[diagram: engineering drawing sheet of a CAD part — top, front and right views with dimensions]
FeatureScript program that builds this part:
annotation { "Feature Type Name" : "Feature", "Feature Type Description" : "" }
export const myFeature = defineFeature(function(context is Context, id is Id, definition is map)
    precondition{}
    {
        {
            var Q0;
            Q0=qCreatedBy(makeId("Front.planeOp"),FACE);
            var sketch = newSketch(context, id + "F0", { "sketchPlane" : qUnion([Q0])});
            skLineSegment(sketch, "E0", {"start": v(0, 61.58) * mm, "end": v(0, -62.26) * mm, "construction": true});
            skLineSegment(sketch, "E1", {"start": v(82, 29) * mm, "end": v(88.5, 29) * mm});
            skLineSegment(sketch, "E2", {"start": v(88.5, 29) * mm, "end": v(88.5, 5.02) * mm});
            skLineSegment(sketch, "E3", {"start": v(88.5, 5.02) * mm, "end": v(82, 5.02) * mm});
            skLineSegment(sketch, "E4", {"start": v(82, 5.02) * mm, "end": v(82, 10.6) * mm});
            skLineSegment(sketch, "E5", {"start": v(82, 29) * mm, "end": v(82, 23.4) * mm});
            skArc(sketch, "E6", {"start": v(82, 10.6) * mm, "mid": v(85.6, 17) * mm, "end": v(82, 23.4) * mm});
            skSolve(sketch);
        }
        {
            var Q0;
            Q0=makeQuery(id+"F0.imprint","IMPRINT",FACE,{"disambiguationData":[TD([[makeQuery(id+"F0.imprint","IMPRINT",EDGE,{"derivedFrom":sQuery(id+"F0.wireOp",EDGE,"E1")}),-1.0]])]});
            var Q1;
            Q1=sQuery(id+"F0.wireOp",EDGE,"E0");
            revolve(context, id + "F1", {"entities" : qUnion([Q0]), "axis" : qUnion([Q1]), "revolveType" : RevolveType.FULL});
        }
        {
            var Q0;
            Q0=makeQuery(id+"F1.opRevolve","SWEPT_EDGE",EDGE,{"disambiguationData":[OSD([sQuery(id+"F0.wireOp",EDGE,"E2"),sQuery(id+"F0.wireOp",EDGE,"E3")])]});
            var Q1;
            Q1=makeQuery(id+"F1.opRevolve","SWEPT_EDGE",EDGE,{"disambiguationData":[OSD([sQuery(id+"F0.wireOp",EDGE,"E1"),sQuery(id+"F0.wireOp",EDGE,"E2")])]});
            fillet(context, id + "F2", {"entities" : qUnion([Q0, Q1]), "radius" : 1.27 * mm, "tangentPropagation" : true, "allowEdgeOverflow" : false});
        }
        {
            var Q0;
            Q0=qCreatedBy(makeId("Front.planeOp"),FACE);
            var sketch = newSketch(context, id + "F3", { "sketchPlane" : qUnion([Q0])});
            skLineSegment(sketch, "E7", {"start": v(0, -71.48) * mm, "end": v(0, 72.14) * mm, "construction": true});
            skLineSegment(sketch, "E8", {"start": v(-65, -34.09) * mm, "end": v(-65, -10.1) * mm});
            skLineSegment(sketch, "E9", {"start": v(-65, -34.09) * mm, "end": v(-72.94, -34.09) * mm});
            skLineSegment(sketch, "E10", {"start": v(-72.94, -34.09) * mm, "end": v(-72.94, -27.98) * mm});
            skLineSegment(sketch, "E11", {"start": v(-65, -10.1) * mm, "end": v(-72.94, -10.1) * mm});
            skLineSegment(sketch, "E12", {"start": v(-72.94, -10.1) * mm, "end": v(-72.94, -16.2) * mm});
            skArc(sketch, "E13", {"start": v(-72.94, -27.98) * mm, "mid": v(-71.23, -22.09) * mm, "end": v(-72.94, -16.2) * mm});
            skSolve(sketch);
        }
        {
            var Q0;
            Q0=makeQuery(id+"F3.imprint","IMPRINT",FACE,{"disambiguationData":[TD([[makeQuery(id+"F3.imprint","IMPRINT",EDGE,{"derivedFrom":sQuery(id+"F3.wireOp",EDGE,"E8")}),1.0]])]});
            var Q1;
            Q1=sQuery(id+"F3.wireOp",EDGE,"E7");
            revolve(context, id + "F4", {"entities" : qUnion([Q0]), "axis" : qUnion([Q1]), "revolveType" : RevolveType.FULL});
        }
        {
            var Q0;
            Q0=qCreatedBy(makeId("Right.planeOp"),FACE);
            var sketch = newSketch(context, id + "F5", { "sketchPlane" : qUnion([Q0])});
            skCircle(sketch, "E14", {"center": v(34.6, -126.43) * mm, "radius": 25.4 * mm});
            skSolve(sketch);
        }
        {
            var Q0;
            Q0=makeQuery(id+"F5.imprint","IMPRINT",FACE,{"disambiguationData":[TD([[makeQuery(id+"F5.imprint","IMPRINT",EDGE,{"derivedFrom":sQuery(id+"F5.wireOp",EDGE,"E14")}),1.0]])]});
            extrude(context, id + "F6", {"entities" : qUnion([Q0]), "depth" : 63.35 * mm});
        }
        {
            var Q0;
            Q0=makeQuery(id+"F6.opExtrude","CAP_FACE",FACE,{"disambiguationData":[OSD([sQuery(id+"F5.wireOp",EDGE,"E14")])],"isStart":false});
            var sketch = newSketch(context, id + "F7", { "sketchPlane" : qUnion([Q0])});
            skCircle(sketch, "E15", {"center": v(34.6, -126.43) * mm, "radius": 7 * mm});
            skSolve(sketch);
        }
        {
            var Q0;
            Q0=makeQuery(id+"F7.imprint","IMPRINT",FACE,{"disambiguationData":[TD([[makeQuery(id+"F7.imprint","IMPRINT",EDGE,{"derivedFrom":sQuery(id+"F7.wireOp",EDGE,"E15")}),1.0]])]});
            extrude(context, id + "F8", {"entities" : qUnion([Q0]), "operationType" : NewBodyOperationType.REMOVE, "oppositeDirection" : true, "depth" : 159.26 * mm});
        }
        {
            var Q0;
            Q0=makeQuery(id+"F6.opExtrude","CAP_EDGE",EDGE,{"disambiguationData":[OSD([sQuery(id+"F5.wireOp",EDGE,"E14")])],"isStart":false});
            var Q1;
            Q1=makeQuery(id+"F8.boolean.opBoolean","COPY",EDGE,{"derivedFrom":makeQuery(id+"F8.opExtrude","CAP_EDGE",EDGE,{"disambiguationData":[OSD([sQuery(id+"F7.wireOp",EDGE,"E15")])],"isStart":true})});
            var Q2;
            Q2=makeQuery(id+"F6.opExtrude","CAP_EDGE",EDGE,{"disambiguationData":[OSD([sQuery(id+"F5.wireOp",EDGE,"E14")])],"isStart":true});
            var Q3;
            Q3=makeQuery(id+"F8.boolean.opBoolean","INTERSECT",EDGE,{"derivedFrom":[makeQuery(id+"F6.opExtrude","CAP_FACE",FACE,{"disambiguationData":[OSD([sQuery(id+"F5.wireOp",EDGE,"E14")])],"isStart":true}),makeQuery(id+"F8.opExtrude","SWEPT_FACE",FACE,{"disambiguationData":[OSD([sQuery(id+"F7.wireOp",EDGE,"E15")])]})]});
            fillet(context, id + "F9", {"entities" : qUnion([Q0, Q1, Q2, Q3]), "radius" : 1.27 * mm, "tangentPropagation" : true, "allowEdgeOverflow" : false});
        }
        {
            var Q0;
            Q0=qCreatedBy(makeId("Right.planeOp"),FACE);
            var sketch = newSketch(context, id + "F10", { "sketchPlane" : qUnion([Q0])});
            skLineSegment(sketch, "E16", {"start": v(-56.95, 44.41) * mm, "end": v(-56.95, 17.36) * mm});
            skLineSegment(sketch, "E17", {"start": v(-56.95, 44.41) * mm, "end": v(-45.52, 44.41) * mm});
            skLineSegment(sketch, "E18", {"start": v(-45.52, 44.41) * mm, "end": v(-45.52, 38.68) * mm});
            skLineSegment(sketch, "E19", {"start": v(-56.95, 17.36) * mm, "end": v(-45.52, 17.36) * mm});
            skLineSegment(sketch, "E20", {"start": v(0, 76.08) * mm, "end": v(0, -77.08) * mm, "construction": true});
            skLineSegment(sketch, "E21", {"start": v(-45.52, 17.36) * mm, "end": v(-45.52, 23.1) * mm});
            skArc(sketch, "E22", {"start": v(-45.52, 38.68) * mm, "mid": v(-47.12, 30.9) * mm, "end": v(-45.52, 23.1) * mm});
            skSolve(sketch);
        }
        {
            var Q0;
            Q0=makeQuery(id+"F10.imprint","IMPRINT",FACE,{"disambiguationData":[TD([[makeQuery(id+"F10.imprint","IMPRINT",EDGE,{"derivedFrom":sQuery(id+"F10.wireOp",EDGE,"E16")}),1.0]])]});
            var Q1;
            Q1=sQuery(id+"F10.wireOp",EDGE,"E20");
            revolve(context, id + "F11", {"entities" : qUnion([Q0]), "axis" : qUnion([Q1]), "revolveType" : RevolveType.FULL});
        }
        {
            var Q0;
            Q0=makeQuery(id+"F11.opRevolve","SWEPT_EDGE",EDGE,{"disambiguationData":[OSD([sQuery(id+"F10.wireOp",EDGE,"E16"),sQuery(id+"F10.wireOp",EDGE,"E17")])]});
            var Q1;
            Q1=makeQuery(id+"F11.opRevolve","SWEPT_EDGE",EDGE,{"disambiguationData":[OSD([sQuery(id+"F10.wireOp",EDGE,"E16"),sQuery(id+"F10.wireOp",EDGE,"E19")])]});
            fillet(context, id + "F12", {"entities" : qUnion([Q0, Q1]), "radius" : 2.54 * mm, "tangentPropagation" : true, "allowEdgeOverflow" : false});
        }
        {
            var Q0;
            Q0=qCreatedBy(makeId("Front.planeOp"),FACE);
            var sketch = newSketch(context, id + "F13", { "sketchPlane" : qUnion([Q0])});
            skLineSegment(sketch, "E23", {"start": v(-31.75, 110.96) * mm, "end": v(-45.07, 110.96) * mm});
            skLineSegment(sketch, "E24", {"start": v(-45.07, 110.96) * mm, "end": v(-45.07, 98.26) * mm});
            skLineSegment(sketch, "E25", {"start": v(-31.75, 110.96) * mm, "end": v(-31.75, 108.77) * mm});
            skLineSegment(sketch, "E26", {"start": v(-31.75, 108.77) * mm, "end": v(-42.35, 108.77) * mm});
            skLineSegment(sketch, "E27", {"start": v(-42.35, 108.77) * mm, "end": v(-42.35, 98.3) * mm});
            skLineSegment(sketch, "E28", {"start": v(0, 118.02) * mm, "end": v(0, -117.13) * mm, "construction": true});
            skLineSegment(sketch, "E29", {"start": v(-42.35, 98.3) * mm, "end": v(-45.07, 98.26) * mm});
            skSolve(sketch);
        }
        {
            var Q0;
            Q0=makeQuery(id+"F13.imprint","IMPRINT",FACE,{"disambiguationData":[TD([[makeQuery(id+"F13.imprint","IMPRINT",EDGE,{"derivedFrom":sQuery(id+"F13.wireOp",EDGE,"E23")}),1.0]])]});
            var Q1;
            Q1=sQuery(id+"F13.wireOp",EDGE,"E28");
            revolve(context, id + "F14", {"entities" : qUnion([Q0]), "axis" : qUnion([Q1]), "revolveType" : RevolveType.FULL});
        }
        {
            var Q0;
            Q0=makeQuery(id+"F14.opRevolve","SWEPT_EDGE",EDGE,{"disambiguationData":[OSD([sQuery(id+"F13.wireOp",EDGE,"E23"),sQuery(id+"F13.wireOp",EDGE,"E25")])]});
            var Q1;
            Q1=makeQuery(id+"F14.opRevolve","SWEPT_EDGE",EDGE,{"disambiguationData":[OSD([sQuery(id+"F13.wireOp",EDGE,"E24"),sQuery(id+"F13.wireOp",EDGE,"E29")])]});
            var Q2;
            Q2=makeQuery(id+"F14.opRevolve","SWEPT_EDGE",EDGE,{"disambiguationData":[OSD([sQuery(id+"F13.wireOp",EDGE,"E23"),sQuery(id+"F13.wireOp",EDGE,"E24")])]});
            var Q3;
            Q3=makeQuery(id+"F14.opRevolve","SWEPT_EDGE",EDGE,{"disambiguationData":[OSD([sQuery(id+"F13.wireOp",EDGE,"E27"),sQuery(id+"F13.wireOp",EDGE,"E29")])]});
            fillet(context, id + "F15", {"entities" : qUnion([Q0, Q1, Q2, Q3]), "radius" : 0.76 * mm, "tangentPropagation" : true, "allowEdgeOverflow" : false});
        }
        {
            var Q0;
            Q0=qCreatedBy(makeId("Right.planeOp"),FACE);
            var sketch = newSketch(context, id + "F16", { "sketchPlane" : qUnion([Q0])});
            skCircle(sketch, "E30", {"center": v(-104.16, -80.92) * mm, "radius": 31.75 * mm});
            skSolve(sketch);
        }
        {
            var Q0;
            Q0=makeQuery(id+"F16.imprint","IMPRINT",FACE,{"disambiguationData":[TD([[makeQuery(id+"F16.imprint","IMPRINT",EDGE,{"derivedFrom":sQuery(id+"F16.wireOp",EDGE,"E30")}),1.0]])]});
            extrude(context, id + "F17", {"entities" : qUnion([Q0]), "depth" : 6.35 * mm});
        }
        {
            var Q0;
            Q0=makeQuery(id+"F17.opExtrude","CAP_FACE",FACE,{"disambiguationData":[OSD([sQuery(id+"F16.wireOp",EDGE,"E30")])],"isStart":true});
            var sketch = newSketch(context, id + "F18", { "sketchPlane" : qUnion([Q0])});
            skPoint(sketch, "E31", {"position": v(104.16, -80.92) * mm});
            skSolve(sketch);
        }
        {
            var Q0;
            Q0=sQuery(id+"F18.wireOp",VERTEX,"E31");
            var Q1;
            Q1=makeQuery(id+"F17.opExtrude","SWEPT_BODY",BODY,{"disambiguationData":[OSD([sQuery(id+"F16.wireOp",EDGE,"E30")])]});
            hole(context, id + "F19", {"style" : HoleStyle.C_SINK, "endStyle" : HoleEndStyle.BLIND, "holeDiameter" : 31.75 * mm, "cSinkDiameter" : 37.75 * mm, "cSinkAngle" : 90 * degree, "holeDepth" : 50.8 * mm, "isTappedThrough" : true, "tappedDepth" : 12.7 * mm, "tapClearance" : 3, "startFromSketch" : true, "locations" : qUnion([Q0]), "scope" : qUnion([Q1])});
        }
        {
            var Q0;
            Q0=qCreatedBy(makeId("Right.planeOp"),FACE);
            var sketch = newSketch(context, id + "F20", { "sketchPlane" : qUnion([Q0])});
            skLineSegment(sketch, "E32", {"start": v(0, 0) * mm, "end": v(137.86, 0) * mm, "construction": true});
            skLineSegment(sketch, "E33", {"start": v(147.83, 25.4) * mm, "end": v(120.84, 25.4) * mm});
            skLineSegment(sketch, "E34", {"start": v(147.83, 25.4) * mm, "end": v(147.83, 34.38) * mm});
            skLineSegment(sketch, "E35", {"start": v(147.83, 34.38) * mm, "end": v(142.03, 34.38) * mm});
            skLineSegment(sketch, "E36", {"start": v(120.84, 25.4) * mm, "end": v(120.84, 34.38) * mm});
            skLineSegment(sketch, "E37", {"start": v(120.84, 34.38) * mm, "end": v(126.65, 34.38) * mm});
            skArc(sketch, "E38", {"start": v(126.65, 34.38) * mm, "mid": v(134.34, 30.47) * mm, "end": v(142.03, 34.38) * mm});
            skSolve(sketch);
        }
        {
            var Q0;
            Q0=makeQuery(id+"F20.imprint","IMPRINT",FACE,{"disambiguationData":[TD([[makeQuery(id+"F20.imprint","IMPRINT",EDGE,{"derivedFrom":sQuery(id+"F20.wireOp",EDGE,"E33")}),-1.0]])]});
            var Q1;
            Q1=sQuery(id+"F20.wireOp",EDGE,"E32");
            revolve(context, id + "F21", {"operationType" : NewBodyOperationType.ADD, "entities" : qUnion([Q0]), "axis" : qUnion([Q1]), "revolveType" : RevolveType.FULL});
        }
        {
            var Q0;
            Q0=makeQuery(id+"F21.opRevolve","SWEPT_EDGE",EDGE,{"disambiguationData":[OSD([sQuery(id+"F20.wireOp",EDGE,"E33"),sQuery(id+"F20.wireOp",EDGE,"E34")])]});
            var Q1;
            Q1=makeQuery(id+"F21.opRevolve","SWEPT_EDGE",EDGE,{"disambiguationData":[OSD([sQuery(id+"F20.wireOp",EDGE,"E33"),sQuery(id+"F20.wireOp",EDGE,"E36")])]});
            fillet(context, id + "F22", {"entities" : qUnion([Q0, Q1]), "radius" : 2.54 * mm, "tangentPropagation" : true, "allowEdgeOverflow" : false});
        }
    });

====

▶ **Opdrachtdoel**
Herschrijf de gegevens vanaf het begin tot en met de regel met "export const myFeature". Vervang daarbij "myFeature" door "myPart" en laat al het andere ongewijzigd.

▶ **Uitwerking**
[diagram: engineering drawing sheet of a CAD part — top, front and right views with dimensions]
FeatureScript program that builds this part:
annotation { "Feature Type Name" : "Feature", "Feature Type Description" : "" }
export const myPart = defineFeature(function(context is Context, id is Id, definition is map)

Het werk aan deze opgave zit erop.